Recipe: potatoes sliced in the microwave. Some of them, the ones in contact with the container can get very toasted, as if you grilled them.

This raises an interesting point. Although I believe the potato toasting is still a pure heating effect, there may indeed be an effect at work here that's peculiar to microwave cooking. The food in the microwave is interacting with the electomagnetic radiation, and so there must be a reaction - or scattered - electromagnetic field so that the food changes the field distribution within the resonant cavity. What you're seeing here is probably a combination of all four of the following:


*

*Microwaves are excluded more from deep within a big mass of food than they are from the edges: the changed field configuration means the edges get more heat. This is a bit like the electromagnetic skin effect;

*Near an edge, the food is less well "heat sink-ed". Heat can diffuse off in all directions away from a locally hot region within the body, so the heating tends to be made even within the body of a mass of food. At the edges, there are fewer diffusive paths for the heat to get away from locally hot regions;

*Water boils off in a microwave oven. It cannot get away from the inside of a mass of food, and so it tends to set up water-steam equilibriums inside the food body and thus tend to keep the temperature nearer to 100C. But water can boil off the surface of a food body. So the edges tend to dry out swiftly and, lacking the liquid water-steam equilibrium that tends to constrain the temperature, can rise to a much higher temperature.

*If the container is at all conductive, it will absorb the microwaves and become a local hot spot. I have found some earthenware dishes and pots do tend to get extremely hot on their own in a microwave oven. One of the factors in declaring something "microwave safe" is whether it absorbs in this way: not only does it heat the food unevenly if it does, it can destroy itself.

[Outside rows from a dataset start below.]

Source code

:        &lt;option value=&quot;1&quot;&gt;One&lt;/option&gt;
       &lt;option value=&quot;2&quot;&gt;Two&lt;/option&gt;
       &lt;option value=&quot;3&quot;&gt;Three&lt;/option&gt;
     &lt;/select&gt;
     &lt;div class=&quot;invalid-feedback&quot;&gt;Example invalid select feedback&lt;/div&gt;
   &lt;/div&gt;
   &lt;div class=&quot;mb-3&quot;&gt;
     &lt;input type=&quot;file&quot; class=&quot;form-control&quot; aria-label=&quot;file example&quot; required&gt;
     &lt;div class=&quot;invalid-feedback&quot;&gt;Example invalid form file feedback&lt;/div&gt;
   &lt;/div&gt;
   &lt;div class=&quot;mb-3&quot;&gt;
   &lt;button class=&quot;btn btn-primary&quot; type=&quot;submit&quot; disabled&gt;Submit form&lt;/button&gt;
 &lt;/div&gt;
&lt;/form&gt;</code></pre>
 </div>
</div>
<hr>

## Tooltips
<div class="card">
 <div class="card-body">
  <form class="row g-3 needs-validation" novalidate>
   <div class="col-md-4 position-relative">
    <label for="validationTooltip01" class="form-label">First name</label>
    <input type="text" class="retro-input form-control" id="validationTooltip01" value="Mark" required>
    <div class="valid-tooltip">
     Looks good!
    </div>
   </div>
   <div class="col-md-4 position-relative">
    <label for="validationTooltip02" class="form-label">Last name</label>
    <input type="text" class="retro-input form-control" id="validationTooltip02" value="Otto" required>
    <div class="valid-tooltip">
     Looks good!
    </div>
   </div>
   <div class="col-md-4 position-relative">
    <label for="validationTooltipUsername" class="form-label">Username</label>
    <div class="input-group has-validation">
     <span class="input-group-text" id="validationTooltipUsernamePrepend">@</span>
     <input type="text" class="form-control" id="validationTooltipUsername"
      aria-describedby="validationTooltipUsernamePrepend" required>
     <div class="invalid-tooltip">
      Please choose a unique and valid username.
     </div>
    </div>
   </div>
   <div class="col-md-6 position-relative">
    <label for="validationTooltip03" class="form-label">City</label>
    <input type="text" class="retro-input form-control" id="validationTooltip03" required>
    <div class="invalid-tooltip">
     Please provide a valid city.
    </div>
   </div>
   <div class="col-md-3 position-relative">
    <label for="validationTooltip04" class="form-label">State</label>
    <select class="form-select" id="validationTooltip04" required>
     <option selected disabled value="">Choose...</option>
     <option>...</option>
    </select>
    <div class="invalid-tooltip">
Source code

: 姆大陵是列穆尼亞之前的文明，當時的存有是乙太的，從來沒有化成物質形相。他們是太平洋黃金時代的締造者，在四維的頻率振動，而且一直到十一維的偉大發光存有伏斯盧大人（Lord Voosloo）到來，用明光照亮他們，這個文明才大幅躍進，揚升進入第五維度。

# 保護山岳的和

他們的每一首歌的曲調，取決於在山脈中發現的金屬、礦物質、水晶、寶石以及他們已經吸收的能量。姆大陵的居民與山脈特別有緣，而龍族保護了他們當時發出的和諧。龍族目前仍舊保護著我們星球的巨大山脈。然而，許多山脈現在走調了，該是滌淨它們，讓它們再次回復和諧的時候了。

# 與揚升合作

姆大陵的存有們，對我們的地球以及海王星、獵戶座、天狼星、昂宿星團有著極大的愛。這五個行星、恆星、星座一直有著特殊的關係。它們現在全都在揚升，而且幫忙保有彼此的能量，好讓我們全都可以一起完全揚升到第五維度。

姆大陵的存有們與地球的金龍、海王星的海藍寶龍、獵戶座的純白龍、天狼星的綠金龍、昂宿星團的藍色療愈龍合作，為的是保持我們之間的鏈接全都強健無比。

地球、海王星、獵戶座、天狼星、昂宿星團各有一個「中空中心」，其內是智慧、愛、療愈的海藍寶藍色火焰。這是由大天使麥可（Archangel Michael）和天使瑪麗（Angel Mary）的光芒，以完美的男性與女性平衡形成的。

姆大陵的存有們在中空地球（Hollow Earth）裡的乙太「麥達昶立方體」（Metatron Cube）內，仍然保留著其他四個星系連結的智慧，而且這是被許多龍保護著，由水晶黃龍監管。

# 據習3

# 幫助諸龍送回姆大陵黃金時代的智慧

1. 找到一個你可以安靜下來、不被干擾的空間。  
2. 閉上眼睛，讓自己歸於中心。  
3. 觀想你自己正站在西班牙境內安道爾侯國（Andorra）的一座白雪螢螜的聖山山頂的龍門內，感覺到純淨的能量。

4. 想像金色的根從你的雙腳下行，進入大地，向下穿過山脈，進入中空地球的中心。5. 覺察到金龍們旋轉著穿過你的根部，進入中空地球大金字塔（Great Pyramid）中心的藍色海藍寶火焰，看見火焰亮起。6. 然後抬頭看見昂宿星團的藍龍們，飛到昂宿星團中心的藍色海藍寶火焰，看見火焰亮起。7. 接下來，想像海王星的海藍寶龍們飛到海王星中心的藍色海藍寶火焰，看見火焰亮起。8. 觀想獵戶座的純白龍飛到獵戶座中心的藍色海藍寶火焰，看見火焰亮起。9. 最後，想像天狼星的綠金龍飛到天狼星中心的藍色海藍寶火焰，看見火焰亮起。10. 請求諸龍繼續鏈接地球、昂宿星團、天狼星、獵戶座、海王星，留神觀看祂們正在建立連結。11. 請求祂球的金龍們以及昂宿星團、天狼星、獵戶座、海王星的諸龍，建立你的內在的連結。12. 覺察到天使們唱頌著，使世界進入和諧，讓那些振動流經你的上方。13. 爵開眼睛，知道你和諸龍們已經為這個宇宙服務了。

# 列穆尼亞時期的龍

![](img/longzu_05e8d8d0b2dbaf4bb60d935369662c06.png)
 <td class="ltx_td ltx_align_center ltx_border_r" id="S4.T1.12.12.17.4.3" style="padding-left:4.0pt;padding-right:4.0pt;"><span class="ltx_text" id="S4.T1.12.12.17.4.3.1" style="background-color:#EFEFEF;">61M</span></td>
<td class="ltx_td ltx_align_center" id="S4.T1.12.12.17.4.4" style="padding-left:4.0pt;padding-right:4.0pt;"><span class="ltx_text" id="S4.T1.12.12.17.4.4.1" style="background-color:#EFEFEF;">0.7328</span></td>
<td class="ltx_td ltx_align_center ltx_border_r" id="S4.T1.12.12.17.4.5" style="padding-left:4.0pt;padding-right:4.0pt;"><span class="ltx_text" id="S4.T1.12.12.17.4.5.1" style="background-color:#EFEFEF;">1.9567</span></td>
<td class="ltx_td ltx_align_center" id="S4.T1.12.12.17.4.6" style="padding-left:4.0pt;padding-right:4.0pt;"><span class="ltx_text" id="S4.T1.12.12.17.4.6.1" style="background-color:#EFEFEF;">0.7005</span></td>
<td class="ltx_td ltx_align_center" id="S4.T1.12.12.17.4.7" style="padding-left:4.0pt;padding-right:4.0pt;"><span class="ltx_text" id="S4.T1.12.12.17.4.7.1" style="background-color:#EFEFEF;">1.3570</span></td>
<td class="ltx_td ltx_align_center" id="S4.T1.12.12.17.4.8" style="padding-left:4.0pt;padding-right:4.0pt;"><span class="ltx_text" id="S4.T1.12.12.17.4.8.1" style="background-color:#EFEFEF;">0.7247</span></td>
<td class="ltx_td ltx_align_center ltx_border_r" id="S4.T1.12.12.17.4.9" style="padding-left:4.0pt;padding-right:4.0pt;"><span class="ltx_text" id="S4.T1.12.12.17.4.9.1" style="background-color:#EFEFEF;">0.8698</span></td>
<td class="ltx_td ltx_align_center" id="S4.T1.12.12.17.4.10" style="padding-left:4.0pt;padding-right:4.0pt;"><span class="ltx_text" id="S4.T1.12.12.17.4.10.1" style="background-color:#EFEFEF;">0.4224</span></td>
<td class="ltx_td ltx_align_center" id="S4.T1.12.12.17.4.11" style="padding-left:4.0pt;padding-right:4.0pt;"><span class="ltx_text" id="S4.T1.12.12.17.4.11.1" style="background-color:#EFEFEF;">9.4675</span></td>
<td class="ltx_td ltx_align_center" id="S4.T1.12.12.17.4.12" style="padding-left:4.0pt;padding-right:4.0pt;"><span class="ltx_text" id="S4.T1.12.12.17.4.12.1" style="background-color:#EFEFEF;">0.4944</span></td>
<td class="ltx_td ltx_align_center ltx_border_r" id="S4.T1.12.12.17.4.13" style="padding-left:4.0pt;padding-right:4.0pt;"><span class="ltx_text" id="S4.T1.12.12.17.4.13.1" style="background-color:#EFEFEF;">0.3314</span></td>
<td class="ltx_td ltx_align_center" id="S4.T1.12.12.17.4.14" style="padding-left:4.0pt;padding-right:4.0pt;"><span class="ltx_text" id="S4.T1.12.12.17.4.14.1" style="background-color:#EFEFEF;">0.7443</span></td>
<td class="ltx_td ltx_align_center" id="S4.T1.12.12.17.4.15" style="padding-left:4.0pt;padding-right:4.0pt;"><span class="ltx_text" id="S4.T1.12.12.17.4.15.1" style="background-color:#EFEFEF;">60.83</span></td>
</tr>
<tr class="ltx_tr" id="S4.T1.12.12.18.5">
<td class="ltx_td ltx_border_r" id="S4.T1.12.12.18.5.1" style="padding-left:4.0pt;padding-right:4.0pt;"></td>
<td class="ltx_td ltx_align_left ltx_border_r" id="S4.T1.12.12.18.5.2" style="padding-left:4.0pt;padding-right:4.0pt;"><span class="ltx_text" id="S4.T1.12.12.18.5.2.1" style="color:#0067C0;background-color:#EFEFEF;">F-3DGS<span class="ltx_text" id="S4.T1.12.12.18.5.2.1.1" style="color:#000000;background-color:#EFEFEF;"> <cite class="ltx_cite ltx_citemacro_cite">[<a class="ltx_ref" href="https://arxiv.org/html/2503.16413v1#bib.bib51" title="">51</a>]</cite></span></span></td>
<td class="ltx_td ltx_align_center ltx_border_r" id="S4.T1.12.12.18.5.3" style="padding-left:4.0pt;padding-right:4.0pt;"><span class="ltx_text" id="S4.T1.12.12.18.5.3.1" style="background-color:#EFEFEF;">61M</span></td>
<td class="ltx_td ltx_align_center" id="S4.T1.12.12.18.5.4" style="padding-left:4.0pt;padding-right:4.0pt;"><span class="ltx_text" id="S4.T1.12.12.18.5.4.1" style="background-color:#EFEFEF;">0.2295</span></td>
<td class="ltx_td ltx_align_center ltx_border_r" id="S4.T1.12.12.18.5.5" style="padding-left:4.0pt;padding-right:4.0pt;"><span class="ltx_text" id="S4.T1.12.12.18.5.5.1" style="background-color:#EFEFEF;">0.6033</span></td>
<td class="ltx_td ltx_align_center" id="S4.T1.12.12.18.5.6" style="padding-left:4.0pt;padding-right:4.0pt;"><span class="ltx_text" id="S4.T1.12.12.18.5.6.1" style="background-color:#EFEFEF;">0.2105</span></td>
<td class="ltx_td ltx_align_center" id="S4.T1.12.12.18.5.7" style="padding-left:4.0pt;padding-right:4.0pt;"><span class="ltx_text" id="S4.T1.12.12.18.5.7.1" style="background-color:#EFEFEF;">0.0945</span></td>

You could test how much 4. is a factor with a particular pot by putting it into the microwave with nothing in it and seeing whether it heats. BTW make sure you switch the microwave on for the test: I was trying to debug a test setup a few days ago and took two hours to twig that I hadn't switched the power on to a key piece of kit!
A: Maybe it helps to approach that problem in this - somewhat "backward" way:
Putting food in a microwave oven basically just heats it - in a conceptually ideal way, (if it would be uneven in practise.)
But other ways to cook are way more prone to leave artefacts in the food;
like brown, caramelized surface parts, or bigger parts being softer/more cooked on the outer regions than in the centre.
So, assuming we can detect indicators of all other ways to cook,
and we can detect the food was heated at all - eg: it's cooked/done:
If there are no traces of other ways to cook, we can assume that it was 
cooked by microwave.
(Ok, I realize it's a somehow theoretical approach - hey, I have not that much
practical experience with cooking without microwave...)
From the practical perspective, I think you can not detect just heating,
as it does not leave much traces - but you can certainly detect "too strong" heating, like boiling a soup, leaving a dried border in a characteristic way -
(as you write yourself).
A: What happens is called photoelectric effect, the microwave causes electrons in the food (specifically in the water molecules) to go away: this process leads to energy i.e heat.
That's why it is not a good idea to put a metal inside the microwave.
In fact Microwave is healthier because it doesn't vaporize the water molecules. Some nutrients do actually get destroyed but that's due to heat and not microwave.
A: I've no idea if this is possible, I'm just proposing a mechanism:
Microwaves heat food by causing polar molecules (eg water) to vibrate - I'm guessing you could in theory detect the equivalent of magnetisation in the foodstuff, where clusters of molecules have been left aligned by the microwaves?  I doubt the effect would last long in such a noisy (hot!) environment, but it may be possible.